Genetically engineered proinsulin constitutively processed and secreted as mature, active insulin.

Abstract The conversion of human proinsulin to insulin occurs only in specialized cells which contain the appropriate processing enzymes. To allow proinsulin processing to occur in a wide variety of cell types, we engineered human proinsulin to be cleaved in the constitutive secretory pathway. Using site-directed mutagenesis, we have introduced furin consensus cleavage sequences (Arg-X-Lys-Arg) into the human proinsulin cDNA. These mutations allowed for efficient proteolytic maturation of human proinsulin to insulin within cells containing only a constitutive pathway of secretion.
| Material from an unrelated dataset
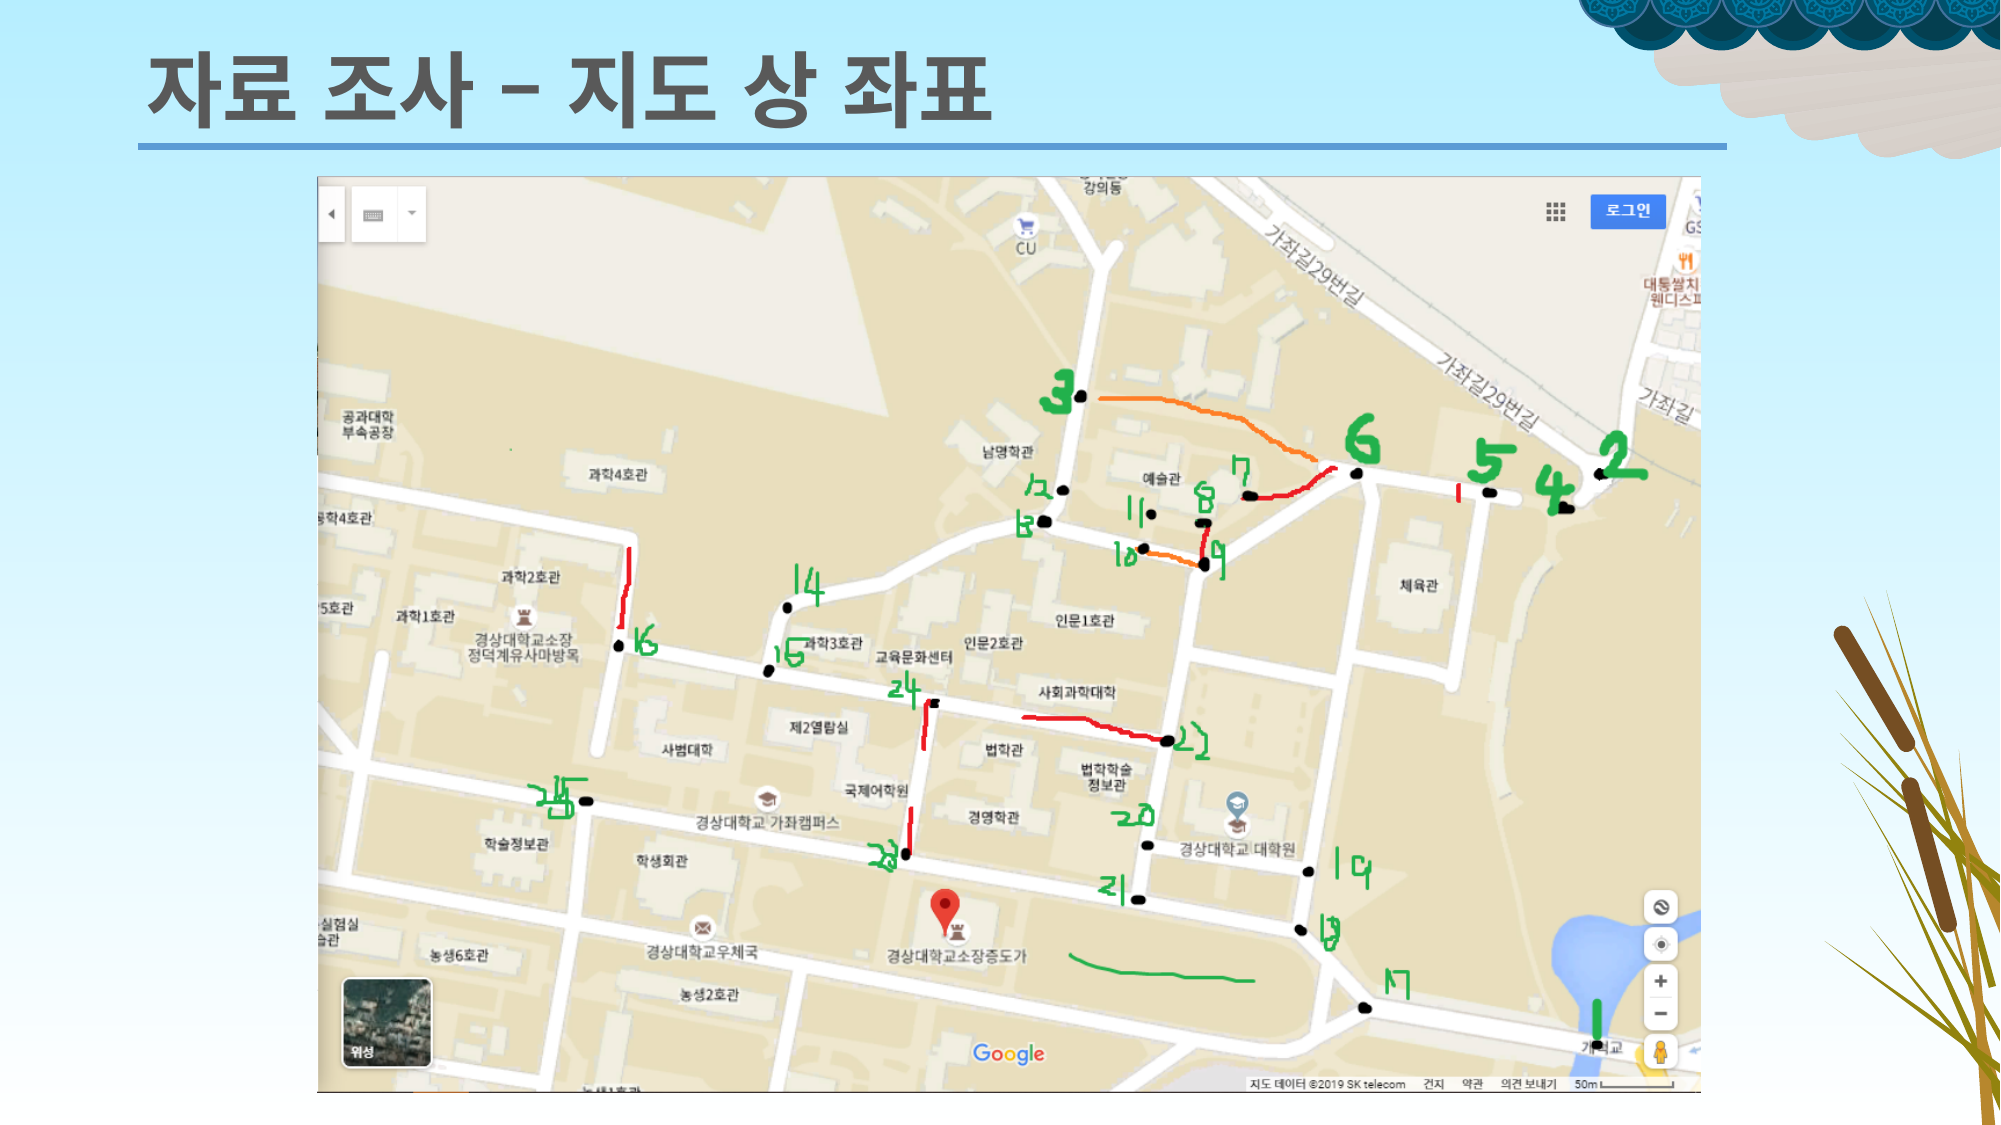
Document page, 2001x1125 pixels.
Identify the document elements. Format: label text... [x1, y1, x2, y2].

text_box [1734, 580, 2000, 1125]
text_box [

Additionally, a naturally occurring mutation (histidine B10 to aspartic acid) yields a form of human insulin which accumulates 10- to over 100-fold more mature insulin when compared to the mutants lacking this change. Engineering furin-specific cleavage sites into each junction of the human proinsulin cDNA results in the secretion of peptides that display the expected molecular weights for the A and B chains of insulin. The accumulation of mature, processed, human insulin was measured in the supernatants by radioimmunoassay, and the bioactivity of this molecule was measured by its ability to stimulate autophosphorylation of the insulin receptor. Our results suggest that any cell type might be engineered to produce mature, active, and stable insulin in the constitutive pathway of secretion.